PROBLEM TO SOLVE:
Transcribe each record word for word. Skip the images.

===== EXERCISE DATA =====

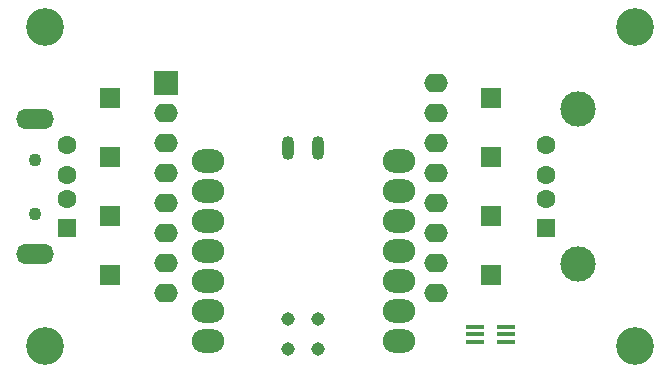
<source format=gbr>
%TF.GenerationSoftware,KiCad,Pcbnew,7.0.5-7.0.5~ubuntu22.04.1*%
%TF.CreationDate,2023-06-17T08:47:51-06:00*%
%TF.ProjectId,smart-usb,736d6172-742d-4757-9362-2e6b69636164,rev?*%
%TF.SameCoordinates,Original*%
%TF.FileFunction,Soldermask,Top*%
%TF.FilePolarity,Negative*%
%FSLAX46Y46*%
G04 Gerber Fmt 4.6, Leading zero omitted, Abs format (unit mm)*
G04 Created by KiCad (PCBNEW 7.0.5-7.0.5~ubuntu22.04.1) date 2023-06-17 08:47:51*
%MOMM*%
%LPD*%
G01*
G04 APERTURE LIST*
%ADD10R,1.700000X1.700000*%
%ADD11O,2.748280X1.998980*%
%ADD12O,1.016000X2.032000*%
%ADD13C,1.143000*%
%ADD14R,1.500000X0.400000*%
%ADD15R,1.500000X1.600000*%
%ADD16C,1.600000*%
%ADD17C,3.000000*%
%ADD18C,3.200000*%
%ADD19C,1.100000*%
%ADD20O,3.200000X1.700000*%
%ADD21R,2.000000X2.000000*%
%ADD22O,2.000000X1.600000*%
G04 APERTURE END LIST*
D10*
%TO.C,J10*%
X158000000Y-55000000D03*
%TD*%
D11*
%TO.C,U1*%
X150250000Y-75567820D03*
X150250000Y-73027820D03*
X150250000Y-70487820D03*
X150250000Y-67947820D03*
X150250000Y-65407820D03*
X150250000Y-62867820D03*
X150250000Y-60327820D03*
X134085440Y-60327820D03*
X134085440Y-62867820D03*
X134085440Y-65407820D03*
X134085440Y-67947820D03*
X134085440Y-70487820D03*
X134085440Y-73027820D03*
X134085440Y-75567820D03*
D12*
X143383120Y-59250000D03*
X140833120Y-59250000D03*
D13*
X143384317Y-76254187D03*
X140844317Y-76254187D03*
X143384317Y-73714187D03*
X140844317Y-73714187D03*
%TD*%
D10*
%TO.C,J4*%
X125750000Y-65000000D03*
%TD*%
%TO.C,J8*%
X158000000Y-65000000D03*
%TD*%
D14*
%TO.C,U2*%
X159330000Y-75650000D03*
X159330000Y-75000000D03*
X159330000Y-74350000D03*
X156670000Y-74350000D03*
X156670000Y-75000000D03*
X156670000Y-75650000D03*
%TD*%
D15*
%TO.C,J2*%
X162640000Y-66000000D03*
D16*
X162640000Y-63500000D03*
X162640000Y-61500000D03*
X162640000Y-59000000D03*
D17*
X165350000Y-69070000D03*
X165350000Y-55930000D03*
%TD*%
D10*
%TO.C,J6*%
X125750000Y-55000000D03*
%TD*%
D18*
%TO.C,H4*%
X170250000Y-76000000D03*
%TD*%
D10*
%TO.C,J7*%
X158000000Y-70000000D03*
%TD*%
%TO.C,J3*%
X125750000Y-70000000D03*
%TD*%
D18*
%TO.C,H1*%
X120250000Y-49000000D03*
%TD*%
D19*
%TO.C,J1*%
X119400000Y-64800000D03*
X119400000Y-60200000D03*
D15*
X122150000Y-66000000D03*
D16*
X122150000Y-63500000D03*
X122150000Y-61500000D03*
X122150000Y-59000000D03*
D20*
X119400000Y-68200000D03*
X119400000Y-56800000D03*
%TD*%
D18*
%TO.C,H3*%
X170250000Y-49000000D03*
%TD*%
D10*
%TO.C,J9*%
X158000000Y-60000000D03*
%TD*%
D18*
%TO.C,H2*%
X120250000Y-76000000D03*
%TD*%
D21*
%TO.C,U3*%
X130473120Y-53720000D03*
D22*
X130473120Y-56260000D03*
X130473120Y-58800000D03*
X130473120Y-61340000D03*
X130473120Y-63880000D03*
X130473120Y-66420000D03*
X130473120Y-68960000D03*
X130473120Y-71500000D03*
X153333120Y-71500000D03*
X153333120Y-68960000D03*
X153333120Y-66420000D03*
X153333120Y-63880000D03*
X153333120Y-61340000D03*
X153333120Y-58800000D03*
X153333120Y-56260000D03*
X153333120Y-53720000D03*
%TD*%
D10*
%TO.C,J5*%
X125750000Y-60000000D03*
%TD*%
M02*

</source>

=====

ANSWER TO THE PROBLEM:
<source format=gbr>
%TF.GenerationSoftware,KiCad,Pcbnew,7.0.5-7.0.5~ubuntu22.04.1*%
%TF.CreationDate,2023-06-17T08:47:51-06:00*%
%TF.ProjectId,smart-usb,736d6172-742d-4757-9362-2e6b69636164,rev?*%
%TF.SameCoordinates,Original*%
%TF.FileFunction,Soldermask,Top*%
%TF.FilePolarity,Negative*%
%FSLAX46Y46*%
G04 Gerber Fmt 4.6, Leading zero omitted, Abs format (unit mm)*
G04 Created by KiCad (PCBNEW 7.0.5-7.0.5~ubuntu22.04.1) date 2023-06-17 08:47:51*
%MOMM*%
%LPD*%
G01*
G04 APERTURE LIST*
%ADD10R,1.700000X1.700000*%
%ADD11O,2.748280X1.998980*%
%ADD12O,1.016000X2.032000*%
%ADD13C,1.143000*%
%ADD14R,1.500000X0.400000*%
%ADD15R,1.500000X1.600000*%
%ADD16C,1.600000*%
%ADD17C,3.000000*%
%ADD18C,3.200000*%
%ADD19C,1.100000*%
%ADD20O,3.200000X1.700000*%
%ADD21R,2.000000X2.000000*%
%ADD22O,2.000000X1.600000*%
G04 APERTURE END LIST*
D10*
%TO.C,J10*%
X158000000Y-55000000D03*
%TD*%
D11*
%TO.C,U1*%
X150250000Y-75567820D03*
X150250000Y-73027820D03*
X150250000Y-70487820D03*
X150250000Y-67947820D03*
X150250000Y-65407820D03*
X150250000Y-62867820D03*
X150250000Y-60327820D03*
X134085440Y-60327820D03*
X134085440Y-62867820D03*
X134085440Y-65407820D03*
X134085440Y-67947820D03*
X134085440Y-70487820D03*
X134085440Y-73027820D03*
X134085440Y-75567820D03*
D12*
X143383120Y-59250000D03*
X140833120Y-59250000D03*
D13*
X143384317Y-76254187D03*
X140844317Y-76254187D03*
X143384317Y-73714187D03*
X140844317Y-73714187D03*
%TD*%
D10*
%TO.C,J4*%
X125750000Y-65000000D03*
%TD*%
%TO.C,J8*%
X158000000Y-65000000D03*
%TD*%
D14*
%TO.C,U2*%
X159330000Y-75650000D03*
X159330000Y-75000000D03*
X159330000Y-74350000D03*
X156670000Y-74350000D03*
X156670000Y-75000000D03*
X156670000Y-75650000D03*
%TD*%
D15*
%TO.C,J2*%
X162640000Y-66000000D03*
D16*
X162640000Y-63500000D03*
X162640000Y-61500000D03*
X162640000Y-59000000D03*
D17*
X165350000Y-69070000D03*
X165350000Y-55930000D03*
%TD*%
D10*
%TO.C,J6*%
X125750000Y-55000000D03*
%TD*%
D18*
%TO.C,H4*%
X170250000Y-76000000D03*
%TD*%
D10*
%TO.C,J7*%
X158000000Y-70000000D03*
%TD*%
%TO.C,J3*%
X125750000Y-70000000D03*
%TD*%
D18*
%TO.C,H1*%
X120250000Y-49000000D03*
%TD*%
D19*
%TO.C,J1*%
X119400000Y-64800000D03*
X119400000Y-60200000D03*
D15*
X122150000Y-66000000D03*
D16*
X122150000Y-63500000D03*
X122150000Y-61500000D03*
X122150000Y-59000000D03*
D20*
X119400000Y-68200000D03*
X119400000Y-56800000D03*
%TD*%
D18*
%TO.C,H3*%
X170250000Y-49000000D03*
%TD*%
D10*
%TO.C,J9*%
X158000000Y-60000000D03*
%TD*%
D18*
%TO.C,H2*%
X120250000Y-76000000D03*
%TD*%
D21*
%TO.C,U3*%
X130473120Y-53720000D03*
D22*
X130473120Y-56260000D03*
X130473120Y-58800000D03*
X130473120Y-61340000D03*
X130473120Y-63880000D03*
X130473120Y-66420000D03*
X130473120Y-68960000D03*
X130473120Y-71500000D03*
X153333120Y-71500000D03*
X153333120Y-68960000D03*
X153333120Y-66420000D03*
X153333120Y-63880000D03*
X153333120Y-61340000D03*
X153333120Y-58800000D03*
X153333120Y-56260000D03*
X153333120Y-53720000D03*
%TD*%
D10*
%TO.C,J5*%
X125750000Y-60000000D03*
%TD*%
M02*

</source>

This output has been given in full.